THE HAGUE, Netherlands, Dec. 23 (UPI) -- With the company expecting improved efficiency after merging with BG Group, Royal Dutch Shell said it plans to cut spending for next year more than expected.
Shell published a prospectus and circular related to its $7 billion tie-up with BG Group, one of the largest mergers of its kind since Exxon and Mobil joined in the 1990s.
"The combination with BG is a strong platform to refocus the company, to create a simpler and more competitive Shell," Shell Chief Executive Ben van Beurden said in a statement. "At the same time, Shell is pulling multiple levers to manage through the current oil price downturn."
Crude oil prices are trading at or near low levels not seen in a decade. Shell said the merger would result in staffing redundancies next year, which would lead to a reduction of around 2,800 jobs across its global footprint.

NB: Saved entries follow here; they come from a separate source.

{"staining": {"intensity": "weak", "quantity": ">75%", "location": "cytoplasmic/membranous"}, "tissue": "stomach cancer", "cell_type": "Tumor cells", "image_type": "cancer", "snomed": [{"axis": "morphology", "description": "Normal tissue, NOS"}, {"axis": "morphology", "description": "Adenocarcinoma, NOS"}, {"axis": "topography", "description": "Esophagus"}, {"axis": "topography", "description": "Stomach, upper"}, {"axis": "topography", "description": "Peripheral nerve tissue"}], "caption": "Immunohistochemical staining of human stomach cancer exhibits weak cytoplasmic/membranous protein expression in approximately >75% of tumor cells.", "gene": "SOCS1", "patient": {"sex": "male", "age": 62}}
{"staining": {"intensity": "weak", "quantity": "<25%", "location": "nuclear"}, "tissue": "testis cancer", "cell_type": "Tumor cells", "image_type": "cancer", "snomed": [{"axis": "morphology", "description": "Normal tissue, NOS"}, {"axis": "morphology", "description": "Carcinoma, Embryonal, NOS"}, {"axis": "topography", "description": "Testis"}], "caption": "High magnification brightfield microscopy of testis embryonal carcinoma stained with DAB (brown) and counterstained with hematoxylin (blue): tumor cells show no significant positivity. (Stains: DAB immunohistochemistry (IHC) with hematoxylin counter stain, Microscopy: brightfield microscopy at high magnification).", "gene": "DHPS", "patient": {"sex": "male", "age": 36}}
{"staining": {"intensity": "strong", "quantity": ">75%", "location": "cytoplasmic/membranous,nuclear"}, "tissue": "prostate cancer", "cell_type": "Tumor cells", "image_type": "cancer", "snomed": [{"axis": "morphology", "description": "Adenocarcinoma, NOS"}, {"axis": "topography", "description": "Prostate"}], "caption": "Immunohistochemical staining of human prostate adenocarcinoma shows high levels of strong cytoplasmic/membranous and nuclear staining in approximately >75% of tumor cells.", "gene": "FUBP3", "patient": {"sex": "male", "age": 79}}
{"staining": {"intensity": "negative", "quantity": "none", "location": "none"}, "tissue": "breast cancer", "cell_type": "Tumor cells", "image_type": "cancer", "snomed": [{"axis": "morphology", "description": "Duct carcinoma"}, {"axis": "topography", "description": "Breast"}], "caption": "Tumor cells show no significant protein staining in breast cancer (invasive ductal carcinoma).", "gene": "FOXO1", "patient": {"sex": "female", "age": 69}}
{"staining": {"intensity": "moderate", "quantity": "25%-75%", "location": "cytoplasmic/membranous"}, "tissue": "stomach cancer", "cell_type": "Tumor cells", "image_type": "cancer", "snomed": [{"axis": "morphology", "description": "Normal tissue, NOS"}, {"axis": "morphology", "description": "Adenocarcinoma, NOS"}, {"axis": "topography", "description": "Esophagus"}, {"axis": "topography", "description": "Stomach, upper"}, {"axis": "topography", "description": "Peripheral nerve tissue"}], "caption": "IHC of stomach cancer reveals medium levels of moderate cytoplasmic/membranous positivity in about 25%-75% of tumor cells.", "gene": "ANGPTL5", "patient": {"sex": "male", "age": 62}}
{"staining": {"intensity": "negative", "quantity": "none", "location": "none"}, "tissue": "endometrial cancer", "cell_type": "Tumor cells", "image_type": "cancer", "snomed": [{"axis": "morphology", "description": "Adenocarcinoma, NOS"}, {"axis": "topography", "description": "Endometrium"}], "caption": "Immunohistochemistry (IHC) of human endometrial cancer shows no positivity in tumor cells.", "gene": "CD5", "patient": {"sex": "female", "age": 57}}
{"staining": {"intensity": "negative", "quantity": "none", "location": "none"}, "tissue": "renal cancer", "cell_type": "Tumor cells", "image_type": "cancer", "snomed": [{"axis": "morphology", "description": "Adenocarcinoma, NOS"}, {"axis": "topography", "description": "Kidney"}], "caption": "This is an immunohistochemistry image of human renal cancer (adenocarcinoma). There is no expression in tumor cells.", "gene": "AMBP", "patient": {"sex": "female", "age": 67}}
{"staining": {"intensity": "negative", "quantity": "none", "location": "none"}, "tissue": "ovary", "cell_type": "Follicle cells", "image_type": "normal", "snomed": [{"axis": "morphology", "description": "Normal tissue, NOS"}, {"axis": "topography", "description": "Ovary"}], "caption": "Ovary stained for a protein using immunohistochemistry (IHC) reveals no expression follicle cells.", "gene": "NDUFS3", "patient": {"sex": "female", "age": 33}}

For the combined group, Shell in its prospectus said capital investments for next year would be around $33 billion, $2 billion, or 5.7 percent, lower than previously forecast.
When reporting financial results earlier this year, both companies said the weakness in energy markets should last at least through the middle of 2016. Shell said it would be at or near the break-even point after the merger if Brent crude oil is priced near $60 for next year, about 62 percent higher than the current level.
Shell through the deal takes a strong position in the liquefied natural gas sector, a sector less dependent on the geopolitical constraints in the midstream, or transit, part of energy. Economic and political disputes between Russia and Ukraine, for example, pose threats to European energy security.
"The combination with BG represents a tremendous opportunity to create value for both sets of shareholders, particularly in deep water and LNG," van Beurden said. "The combination with BG is a strong platform to refocus the company, to create a simpler and more competitive Shell."
Shareholders from both companies meet at the end of January to consider the merger.